Thanks to anyone who wants to send me an email, and hopefully provide some insight. If I end up getting spam messages...well...so be it! Fortunately this email is not my primary =P
Yahoo keeps blocking any attempt at a reply for some reason. Perhaps it has to do with having email contact info in the message. I will try to reply to this message, with my email done somewhat cryptically.
look at quarterly reports, the balance sheet here was a huge red flag. inventory always going up with record amounts of revenue but no growing margin? this is a sign you will see a writedown coming down the pike.
then you have ryan stating they shipping 27 million, enterprise wins, yet he don't guide higher? i am not sure you listened to the conference calls they tell you a lot. none of the analysts bought his bullshi...
i wasn't here for the $9 prices, but i did listen to past calls and just nothing they said ever seemed to pan out or it was always one quarter down the road. i am sure this is what cued schemp off?
i think the biggest thing you want to learn is when to pull the plug. be it at 30% 20% 10% set a price you will accept a loss or gain at and sell at it.
hope didn't work out with obama, and it will never work with stocks.
To be honest, I believe it was the mistake of not knowing how or when to cut my losses.

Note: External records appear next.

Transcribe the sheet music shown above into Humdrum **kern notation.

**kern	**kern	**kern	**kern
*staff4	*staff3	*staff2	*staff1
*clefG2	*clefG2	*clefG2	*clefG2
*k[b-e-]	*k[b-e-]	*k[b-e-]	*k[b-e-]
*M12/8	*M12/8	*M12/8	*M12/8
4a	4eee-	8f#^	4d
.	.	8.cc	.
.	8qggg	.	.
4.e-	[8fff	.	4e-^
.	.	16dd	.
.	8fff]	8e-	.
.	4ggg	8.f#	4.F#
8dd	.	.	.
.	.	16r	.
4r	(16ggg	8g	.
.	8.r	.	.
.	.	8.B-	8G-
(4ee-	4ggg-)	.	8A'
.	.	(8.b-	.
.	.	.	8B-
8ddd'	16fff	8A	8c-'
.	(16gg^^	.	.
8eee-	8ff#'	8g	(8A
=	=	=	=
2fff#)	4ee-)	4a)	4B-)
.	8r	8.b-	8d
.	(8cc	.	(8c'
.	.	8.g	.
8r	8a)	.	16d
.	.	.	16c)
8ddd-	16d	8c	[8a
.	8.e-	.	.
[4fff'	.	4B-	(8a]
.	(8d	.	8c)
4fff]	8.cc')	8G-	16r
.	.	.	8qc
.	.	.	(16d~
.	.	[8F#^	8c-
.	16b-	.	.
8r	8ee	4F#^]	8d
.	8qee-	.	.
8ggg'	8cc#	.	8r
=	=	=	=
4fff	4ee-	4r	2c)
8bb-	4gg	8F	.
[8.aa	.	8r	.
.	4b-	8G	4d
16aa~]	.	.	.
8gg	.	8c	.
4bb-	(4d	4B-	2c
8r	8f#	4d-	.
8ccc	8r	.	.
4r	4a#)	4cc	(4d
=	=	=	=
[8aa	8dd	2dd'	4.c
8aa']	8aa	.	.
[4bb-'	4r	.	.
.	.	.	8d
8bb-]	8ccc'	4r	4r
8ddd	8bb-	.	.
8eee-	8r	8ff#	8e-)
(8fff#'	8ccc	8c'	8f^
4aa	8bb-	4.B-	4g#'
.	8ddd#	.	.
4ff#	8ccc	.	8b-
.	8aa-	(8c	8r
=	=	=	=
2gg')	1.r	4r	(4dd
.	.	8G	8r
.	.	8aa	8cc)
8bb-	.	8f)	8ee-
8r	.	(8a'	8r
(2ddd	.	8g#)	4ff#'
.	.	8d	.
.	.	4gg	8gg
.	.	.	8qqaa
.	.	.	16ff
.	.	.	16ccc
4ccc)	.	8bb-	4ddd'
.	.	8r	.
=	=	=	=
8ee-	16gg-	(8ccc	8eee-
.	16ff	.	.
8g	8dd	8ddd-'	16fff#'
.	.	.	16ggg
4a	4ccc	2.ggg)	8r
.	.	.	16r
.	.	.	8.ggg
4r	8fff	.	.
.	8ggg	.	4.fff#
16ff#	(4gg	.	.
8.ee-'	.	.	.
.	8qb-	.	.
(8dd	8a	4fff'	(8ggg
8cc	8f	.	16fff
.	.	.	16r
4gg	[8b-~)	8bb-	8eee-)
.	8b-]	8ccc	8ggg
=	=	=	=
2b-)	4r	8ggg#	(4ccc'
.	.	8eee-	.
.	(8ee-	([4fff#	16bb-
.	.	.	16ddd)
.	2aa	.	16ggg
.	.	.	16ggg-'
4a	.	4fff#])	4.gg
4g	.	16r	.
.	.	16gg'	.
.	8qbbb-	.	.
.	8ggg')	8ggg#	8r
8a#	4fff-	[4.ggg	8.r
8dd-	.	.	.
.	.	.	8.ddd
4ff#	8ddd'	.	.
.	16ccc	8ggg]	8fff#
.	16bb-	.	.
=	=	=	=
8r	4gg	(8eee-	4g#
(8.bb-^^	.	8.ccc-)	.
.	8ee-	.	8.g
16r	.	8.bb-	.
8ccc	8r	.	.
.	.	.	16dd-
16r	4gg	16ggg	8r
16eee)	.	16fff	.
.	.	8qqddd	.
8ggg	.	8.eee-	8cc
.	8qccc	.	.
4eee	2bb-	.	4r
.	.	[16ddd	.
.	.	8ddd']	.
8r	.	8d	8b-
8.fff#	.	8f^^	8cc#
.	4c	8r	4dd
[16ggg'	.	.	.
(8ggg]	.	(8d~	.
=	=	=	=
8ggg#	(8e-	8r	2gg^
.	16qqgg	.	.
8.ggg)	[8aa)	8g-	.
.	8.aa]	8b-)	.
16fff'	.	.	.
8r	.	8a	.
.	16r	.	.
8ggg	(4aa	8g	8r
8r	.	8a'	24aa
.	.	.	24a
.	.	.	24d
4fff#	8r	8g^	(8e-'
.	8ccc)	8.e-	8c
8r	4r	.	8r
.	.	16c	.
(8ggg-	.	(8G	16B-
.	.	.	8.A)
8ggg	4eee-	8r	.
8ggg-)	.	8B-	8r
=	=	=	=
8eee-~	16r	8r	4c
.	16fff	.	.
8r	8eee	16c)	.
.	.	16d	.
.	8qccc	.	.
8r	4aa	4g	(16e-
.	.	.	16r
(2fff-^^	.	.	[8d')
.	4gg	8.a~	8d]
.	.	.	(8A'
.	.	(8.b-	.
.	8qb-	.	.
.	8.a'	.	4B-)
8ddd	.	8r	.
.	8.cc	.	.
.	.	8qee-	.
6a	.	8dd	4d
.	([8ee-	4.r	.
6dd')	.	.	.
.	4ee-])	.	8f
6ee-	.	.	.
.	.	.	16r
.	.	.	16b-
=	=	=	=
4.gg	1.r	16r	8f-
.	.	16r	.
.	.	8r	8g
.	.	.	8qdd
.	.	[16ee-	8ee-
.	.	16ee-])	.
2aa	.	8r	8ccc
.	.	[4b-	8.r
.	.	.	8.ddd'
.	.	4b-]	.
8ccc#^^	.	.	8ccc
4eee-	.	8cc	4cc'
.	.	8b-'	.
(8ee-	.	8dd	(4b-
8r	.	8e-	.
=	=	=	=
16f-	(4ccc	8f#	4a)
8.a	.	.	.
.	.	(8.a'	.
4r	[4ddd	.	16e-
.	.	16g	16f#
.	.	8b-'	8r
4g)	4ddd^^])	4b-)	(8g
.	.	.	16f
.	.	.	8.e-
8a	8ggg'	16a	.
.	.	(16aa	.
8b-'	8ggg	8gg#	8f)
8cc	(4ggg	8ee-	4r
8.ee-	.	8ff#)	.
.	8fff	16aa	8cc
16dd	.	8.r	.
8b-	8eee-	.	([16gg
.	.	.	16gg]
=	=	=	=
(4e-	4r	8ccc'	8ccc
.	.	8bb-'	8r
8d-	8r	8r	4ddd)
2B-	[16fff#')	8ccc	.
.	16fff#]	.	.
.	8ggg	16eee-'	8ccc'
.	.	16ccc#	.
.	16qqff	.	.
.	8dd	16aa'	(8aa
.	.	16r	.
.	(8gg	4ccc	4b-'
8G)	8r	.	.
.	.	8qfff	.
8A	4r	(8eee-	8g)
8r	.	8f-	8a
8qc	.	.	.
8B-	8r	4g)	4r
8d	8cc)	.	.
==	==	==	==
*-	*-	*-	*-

I saw the cash I invested as almost like cash I could not get back. Basically, I placed my bets and let it ride. True rookie mistake. No gameplan, for the upside or downside. If this thing rode to $10, or down to $0 I never established a gameplan for when to take profits or cut losses. This is believe stemmed from the fact that I lack fundamental knowledge for profit taking or loss prevention. Originally, I had this idea that I would put my money in a stock and let it grow (hopefully), and pull it out sometime in the far future. This is of course ridiculous, as I now know that you must manage and monitor any stock you invest in, lest you get burned.
This is why I held on from $7 to now. Always believed it may come back (blind baseless hope, due to inexperience) and also not wanting to accept that it was a 'bad' stock and that I picked a 'good' one, despite the writing on the wall screaming imminent doom.